→ Seçilen metin:
B. İstinaf Sebepleri
1.Davacı kadın vekili; kusur belirlemesi, iştirak nafakası, kadın lehine hükmedilen maddî ve manevî tazminat miktarları yönünden istinaf kanun yoluna başvurmuştur.
2.Davalı erkek vekili; kusur belirlemesi, velâyet düzenlemesi, kişisel ilişkisinin şekli ve süreleri, kadın yararına hükmedilen tedbir ve yoksulluk nafakası, maddî ve manevî tazminatın usul, esas ve miktarları, reddine karar verilen iştirak nafakası ile tazminat talepleri yönünden istinaf kanun yoluna başvurmuştur.
C. Gerekçe ve Sonuç
Bölge Adliye Mahkemesinin yukarıda tarih ve sayısı belirtilen kararı ile İlk Derece Mahkemesinin kusur belirlemesi, kusurların nitelendirilmesi ile kusur derecesinin tayininde usul ve esas yönlerinden bir isabetsizlik görülmediği, taraflarca öne sürülen ve ispat edilmeyen vakıaların ise mahkemece kusur belirlemesinde nazara alınmamasının yerinde olduğunu, ancak kadın yararına hükmedilen tazminat miktarları ve çocuk yararına hükmedilen iştirak nafakası miktarının az olduğu gerekçesi ile davacı kadının çocuk yararına hükmedilen iştirak nafakası ile kadın yararına hükmedilen maddî-manevî tazminat miktarlarına yönelik istinaf taleplerinin kısmen kabulü ile ilgili bentlerin kaldırılmasına, davacı kadın yararına 30.000,00 TL maddî ve 30.000,00 TL manevî tazminat, çocuk yararına, aylık 700,00 TL iştirak nafakasına, çocuk yararına hükmedilen iştirak nafakasının gelecek yıllar için kararın kesinleşme tarihi esas alınarak TÜİK tarafından açıklanacak ÜFE oranında artırılmasına, kadının diğer yönlere ilişkin istinaf taleplerinin davalı erkeğin ise İlk Derece Mahkemesi kararına ilişkin tüm istinaf taleplerinin esastan reddine karar verilmiştir
V. TEMYİZ
A. Temyiz Yoluna Başvuranlar
Bölge Adliye Mahkemesinin yukarıda belirtilen kararına karşı süresi içinde davalı erkek vekili temyiz isteminde bulunmuştur.

→ Yapılacak iş: Seçilen metinde başı "B. İstinaf Sebepleri", sonu "talepleri yönünden istinaf kanun yoluna başvurmuştur." olan bölümü hiçbir değişiklik yapmadan kopyalayın. Yalnızca bu metinden yararlanın.

→ İncelenecek kayıtlar:
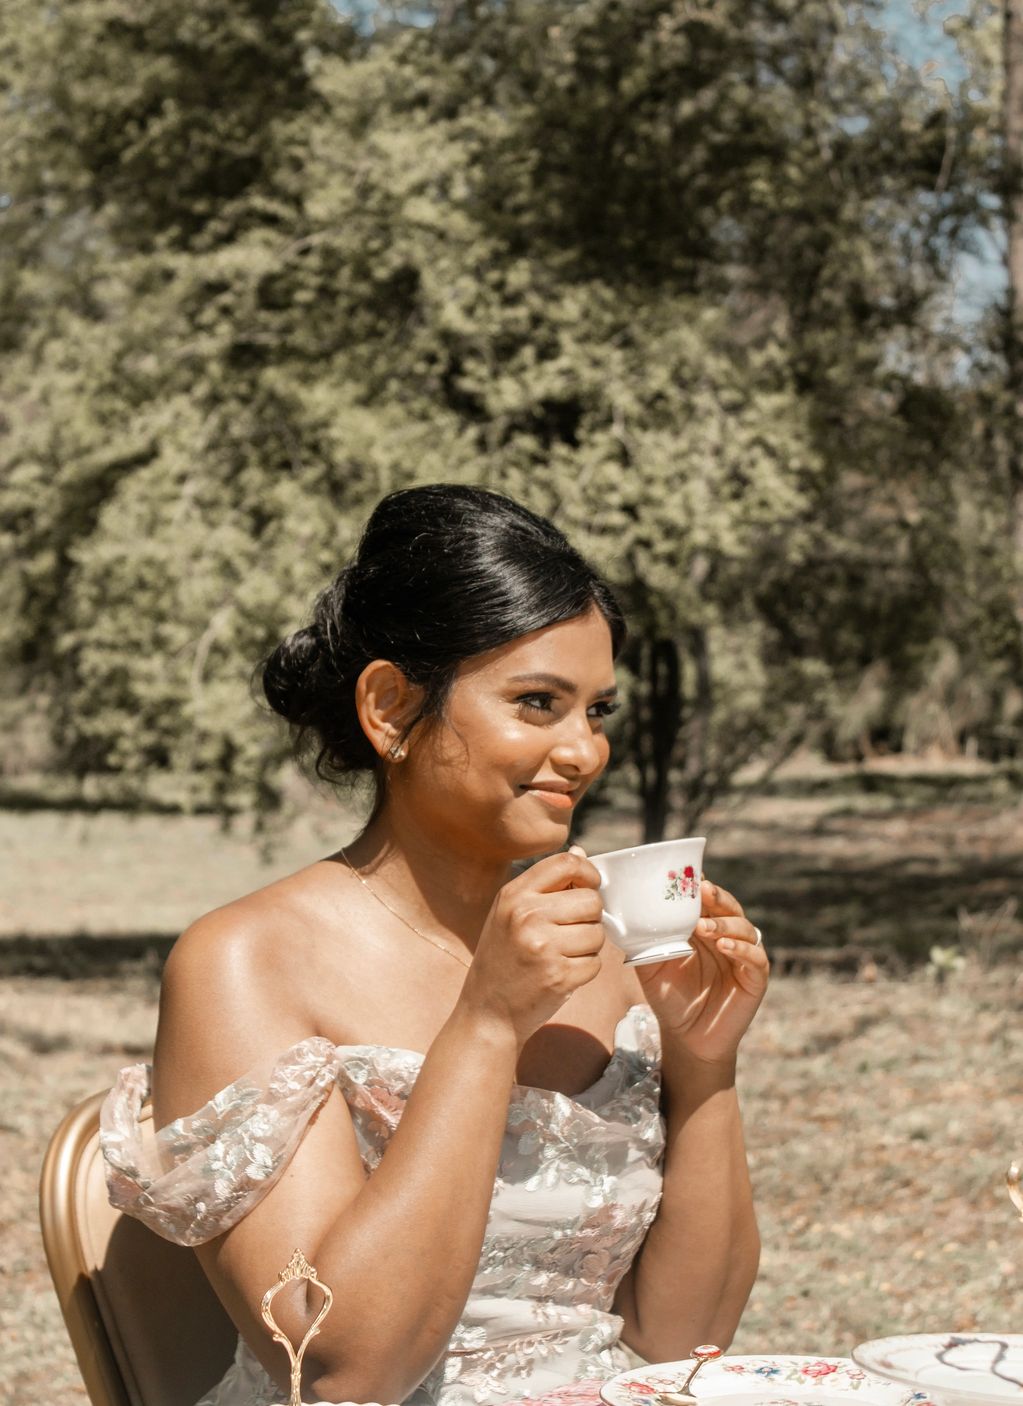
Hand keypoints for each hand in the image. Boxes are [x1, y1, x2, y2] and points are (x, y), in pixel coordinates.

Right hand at [458, 848, 604, 1048]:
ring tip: (563, 954)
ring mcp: (543, 947)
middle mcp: (527, 917)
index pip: (566, 864)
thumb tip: (580, 853)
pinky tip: (562, 974)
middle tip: (571, 932)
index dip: (587, 874)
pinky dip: (586, 970)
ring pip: (597, 933)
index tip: (589, 887)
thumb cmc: (503, 959)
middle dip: (590, 917)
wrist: (487, 1012)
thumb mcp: (510, 913)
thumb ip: (544, 884)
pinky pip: (596, 963)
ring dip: (589, 946)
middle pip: (591, 900)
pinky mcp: (559, 977)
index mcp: (514, 896)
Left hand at [634, 878, 767, 1066]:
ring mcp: (743, 955)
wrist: (686, 1038)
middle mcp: (727, 936)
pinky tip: (724, 947)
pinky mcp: (756, 978)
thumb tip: (624, 914)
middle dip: (716, 896)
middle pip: (728, 907)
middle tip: (702, 889)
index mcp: (703, 928)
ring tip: (703, 927)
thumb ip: (644, 941)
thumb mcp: (651, 966)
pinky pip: (756, 957)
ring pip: (744, 928)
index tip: (686, 874)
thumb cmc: (670, 998)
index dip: (698, 886)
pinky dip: (741, 949)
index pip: (705, 899)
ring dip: (725, 924)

→ Tamamlanan görev:
B. İstinaf Sebepleri
1.Davacı kadın vekili; kusur belirlemesi, iştirak nafakası, kadın lehine hükmedilen maddî ve manevî tazminat miktarları yönünden istinaf kanun yoluna başvurmuştur.
2.Davalı erkek vekili; kusur belirlemesi, velâyet düzenlemesi, kişisel ilişkisinin şekli ve süreleri, kadın yararına hükmedilen tedbir ve yoksulluk nafakası, maddî ve manevî tazminatın usul, esas ve miktarları, reddine karar verilen iştirak nafakası ile tazminat talepleri yönünden istinaf kanun yoluna başvurmuştur.